#### Records supplied
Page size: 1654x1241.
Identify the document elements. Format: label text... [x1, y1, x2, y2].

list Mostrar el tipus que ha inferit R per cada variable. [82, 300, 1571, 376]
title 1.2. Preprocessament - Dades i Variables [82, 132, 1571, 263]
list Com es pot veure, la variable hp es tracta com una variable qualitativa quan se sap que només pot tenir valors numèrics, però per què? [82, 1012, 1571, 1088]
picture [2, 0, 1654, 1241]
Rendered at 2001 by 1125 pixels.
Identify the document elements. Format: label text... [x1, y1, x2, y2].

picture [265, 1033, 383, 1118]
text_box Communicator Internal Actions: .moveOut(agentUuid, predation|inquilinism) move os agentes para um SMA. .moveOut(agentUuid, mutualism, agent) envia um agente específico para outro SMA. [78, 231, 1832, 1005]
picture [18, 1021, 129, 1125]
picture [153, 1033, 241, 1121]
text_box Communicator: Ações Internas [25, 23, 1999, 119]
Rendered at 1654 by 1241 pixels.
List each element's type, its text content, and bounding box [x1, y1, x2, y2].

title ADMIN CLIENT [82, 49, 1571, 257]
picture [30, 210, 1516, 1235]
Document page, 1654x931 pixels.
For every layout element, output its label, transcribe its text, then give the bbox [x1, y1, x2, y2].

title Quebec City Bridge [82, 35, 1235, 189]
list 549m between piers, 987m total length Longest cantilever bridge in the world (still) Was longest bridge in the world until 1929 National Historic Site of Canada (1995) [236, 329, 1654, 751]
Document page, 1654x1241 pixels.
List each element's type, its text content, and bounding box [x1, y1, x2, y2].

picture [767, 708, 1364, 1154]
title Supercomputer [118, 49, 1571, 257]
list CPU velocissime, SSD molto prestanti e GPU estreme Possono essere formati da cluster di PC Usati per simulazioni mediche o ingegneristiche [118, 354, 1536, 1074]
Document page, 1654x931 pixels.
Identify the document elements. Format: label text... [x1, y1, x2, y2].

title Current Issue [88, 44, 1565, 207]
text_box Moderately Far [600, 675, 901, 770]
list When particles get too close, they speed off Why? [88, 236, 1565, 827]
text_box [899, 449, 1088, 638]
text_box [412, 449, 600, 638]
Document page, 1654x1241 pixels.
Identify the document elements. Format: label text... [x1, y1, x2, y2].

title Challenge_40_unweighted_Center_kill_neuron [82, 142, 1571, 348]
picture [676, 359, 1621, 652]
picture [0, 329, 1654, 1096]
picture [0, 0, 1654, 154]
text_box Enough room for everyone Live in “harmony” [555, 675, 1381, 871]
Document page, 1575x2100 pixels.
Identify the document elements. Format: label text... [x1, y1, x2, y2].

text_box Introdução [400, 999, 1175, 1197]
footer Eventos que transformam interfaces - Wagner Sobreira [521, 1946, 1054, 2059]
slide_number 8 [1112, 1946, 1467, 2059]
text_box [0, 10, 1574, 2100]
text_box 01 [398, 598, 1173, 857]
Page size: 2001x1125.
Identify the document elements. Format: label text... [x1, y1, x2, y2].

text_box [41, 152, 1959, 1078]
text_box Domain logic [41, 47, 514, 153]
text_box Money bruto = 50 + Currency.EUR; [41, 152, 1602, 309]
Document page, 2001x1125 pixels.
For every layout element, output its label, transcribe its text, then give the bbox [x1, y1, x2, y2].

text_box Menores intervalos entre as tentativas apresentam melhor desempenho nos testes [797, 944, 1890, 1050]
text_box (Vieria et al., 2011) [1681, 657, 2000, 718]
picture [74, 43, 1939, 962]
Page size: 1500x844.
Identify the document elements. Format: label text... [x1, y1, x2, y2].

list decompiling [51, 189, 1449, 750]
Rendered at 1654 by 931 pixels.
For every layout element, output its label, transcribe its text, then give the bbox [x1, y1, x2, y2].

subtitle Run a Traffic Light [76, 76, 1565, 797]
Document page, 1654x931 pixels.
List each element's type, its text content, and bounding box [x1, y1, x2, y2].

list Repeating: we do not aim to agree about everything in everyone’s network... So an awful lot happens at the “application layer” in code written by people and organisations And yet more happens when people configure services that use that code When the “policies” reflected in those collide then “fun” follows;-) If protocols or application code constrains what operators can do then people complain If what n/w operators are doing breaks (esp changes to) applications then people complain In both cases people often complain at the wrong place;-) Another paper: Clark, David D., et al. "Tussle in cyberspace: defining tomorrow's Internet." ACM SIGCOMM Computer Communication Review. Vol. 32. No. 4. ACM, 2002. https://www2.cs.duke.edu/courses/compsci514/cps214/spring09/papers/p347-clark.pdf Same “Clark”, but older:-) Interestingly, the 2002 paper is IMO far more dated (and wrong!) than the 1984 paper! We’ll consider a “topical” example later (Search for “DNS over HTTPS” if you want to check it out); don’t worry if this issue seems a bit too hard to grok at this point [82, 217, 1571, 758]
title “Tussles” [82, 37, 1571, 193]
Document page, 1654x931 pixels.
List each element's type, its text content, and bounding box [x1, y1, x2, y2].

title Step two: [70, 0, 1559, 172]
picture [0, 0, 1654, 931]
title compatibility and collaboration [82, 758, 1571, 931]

#### Given problem
Convert the lines above into a JSON list of strings, one string per line, leaving out the blank lines.

#### Task result
[
  "Page size: 1654x1241.",
  "Identify the document elements. Format: label text... [x1, y1, x2, y2].",
  "list Mostrar el tipus que ha inferit R per cada variable. [82, 300, 1571, 376]",
  "title 1.2. Preprocessament - Dades i Variables [82, 132, 1571, 263]",
  "list Com es pot veure, la variable hp es tracta com una variable qualitativa quan se sap que només pot tenir valors numèrics, però per què? [82, 1012, 1571, 1088]",
  "picture [2, 0, 1654, 1241]",
  "Rendered at 2001 by 1125 pixels.",
  "Identify the document elements. Format: label text... [x1, y1, x2, y2].",
  "picture [265, 1033, 383, 1118]",
  "text_box Communicator Internal Actions: .moveOut(agentUuid, predation|inquilinism) move os agentes para um SMA. .moveOut(agentUuid, mutualism, agent) envia um agente específico para outro SMA. [78, 231, 1832, 1005]",
  "picture [18, 1021, 129, 1125]",
  "picture [153, 1033, 241, 1121]",
  "text_box Communicator: Ações Internas [25, 23, 1999, 119]",
  "Rendered at 1654 by 1241 pixels.",
  "List each element's type, its text content, and bounding box [x1, y1, x2, y2].",
  "title ADMIN CLIENT [82, 49, 1571, 257]",
  "picture [30, 210, 1516, 1235]",
  "Document page, 1654x931 pixels.",
  "For every layout element, output its label, transcribe its text, then give the bbox [x1, y1, x2, y2].",
  "title Quebec City Bridge [82, 35, 1235, 189]",
  "list 549m between piers, 987m total length Longest cantilever bridge in the world (still) Was longest bridge in the world until 1929 National Historic Site of Canada (1995) [236, 329, 1654, 751]",
  "Document page, 1654x1241 pixels.",
  "List each element's type, its text content, and bounding box [x1, y1, x2, y2].",
  "picture [767, 708, 1364, 1154]",
  "title Supercomputer [118, 49, 1571, 257]",
  "list CPU velocissime, SSD molto prestanti e GPU estreme Possono essere formati da cluster di PC Usati per simulazioni mediche o ingegneristiche [118, 354, 1536, 1074]",
  "Document page, 1654x931 pixels.",
  "Identify the document elements. Format: label text... [x1, y1, x2, y2].",
  "title Current Issue [88, 44, 1565, 207]",
  "text_box Moderately Far [600, 675, 901, 770]",
  "list When particles get too close, they speed off Why? [88, 236, 1565, 827]",
  "text_box [899, 449, 1088, 638]",
  "text_box [412, 449, 600, 638]",
  "Document page, 1654x1241 pixels.",
  "Identify the document elements. Format: label text... [x1, y1, x2, y2].",
  "title Challenge_40_unweighted_Center_kill_neuron [82, 142, 1571, 348]",
  "picture [676, 359, 1621, 652]",
  "picture [0, 329, 1654, 1096]",
  "picture [0, 0, 1654, 154]",
  "text_box Enough room for everyone Live in “harmony” [555, 675, 1381, 871]",
  "Document page, 1575x2100 pixels.",
  "Identify the document elements. Format: label text... [x1, y1, x2, y2].",
  "text_box Introdução [400, 999, 1175, 1197]",
  "footer Eventos que transformam interfaces - Wagner Sobreira [521, 1946, 1054, 2059]",
  "slide_number 8 [1112, 1946, 1467, 2059]",
  "text_box [0, 10, 1574, 2100]",
  "text_box 01 [398, 598, 1173, 857]",
  "Page size: 2001x1125.",
  "Identify the document elements. Format: label text... [x1, y1, x2, y2].",
  "text_box [41, 152, 1959, 1078]",
  "text_box Domain logic [41, 47, 514, 153]",
  "text_box Money bruto = 50 + Currency.EUR; [41, 152, 1602, 309]",
  "Document page, 2001x1125 pixels.",
  "For every layout element, output its label, transcribe its text, then give the bbox [x1, y1, x2, y2].",
  "text_box Menores intervalos entre as tentativas apresentam melhor desempenho nos testes [797, 944, 1890, 1050]",
  "text_box (Vieria et al., 2011) [1681, 657, 2000, 718]",
  "picture [74, 43, 1939, 962]",
  "Page size: 1500x844.",
  "Identify the document elements. Format: label text... [x1, y1, x2, y2].",
  "list decompiling [51, 189, 1449, 750]",
  "Rendered at 1654 by 931 pixels.",
  "For every layout element, output its label, transcribe its text, then give the bbox [x1, y1, x2, y2].",
  "subtitle Run a Traffic Light [76, 76, 1565, 797]",
  "Document page, 1654x931 pixels.",
  "List each element's type, its text content, and bounding box [x1, y1, x2, y2].",
  "list Repeating: we do not aim to agree about everything in everyone’s network... So an awful lot happens at the “application layer” in code written by people and organisations And yet more happens when people configure services that use that code When the “policies” reflected in those collide then “fun” follows;-) If protocols or application code constrains what operators can do then people complain If what n/w operators are doing breaks (esp changes to) applications then people complain In both cases people often complain at the wrong place;-) Another paper: Clark, David D., et al. \"Tussle in cyberspace: defining tomorrow's Internet.\" ACM SIGCOMM Computer Communication Review. Vol. 32. No. 4. ACM, 2002. https://www2.cs.duke.edu/courses/compsci514/cps214/spring09/papers/p347-clark.pdf Same “Clark”, but older:-) Interestingly, the 2002 paper is IMO far more dated (and wrong!) than the 1984 paper! We’ll consider a “topical” example later (Search for “DNS over HTTPS” if you want to check it out); don’t worry if this issue seems a bit too hard to grok at this point [82, 217, 1571, 758]",
  "title “Tussles” [82, 37, 1571, 193]",
  "Document page, 1654x931 pixels.",
  "List each element's type, its text content, and bounding box [x1, y1, x2, y2].",
  "title Step two: [70, 0, 1559, 172]",
  "picture [0, 0, 1654, 931]",
  "title compatibility and collaboration [82, 758, 1571, 931]"
]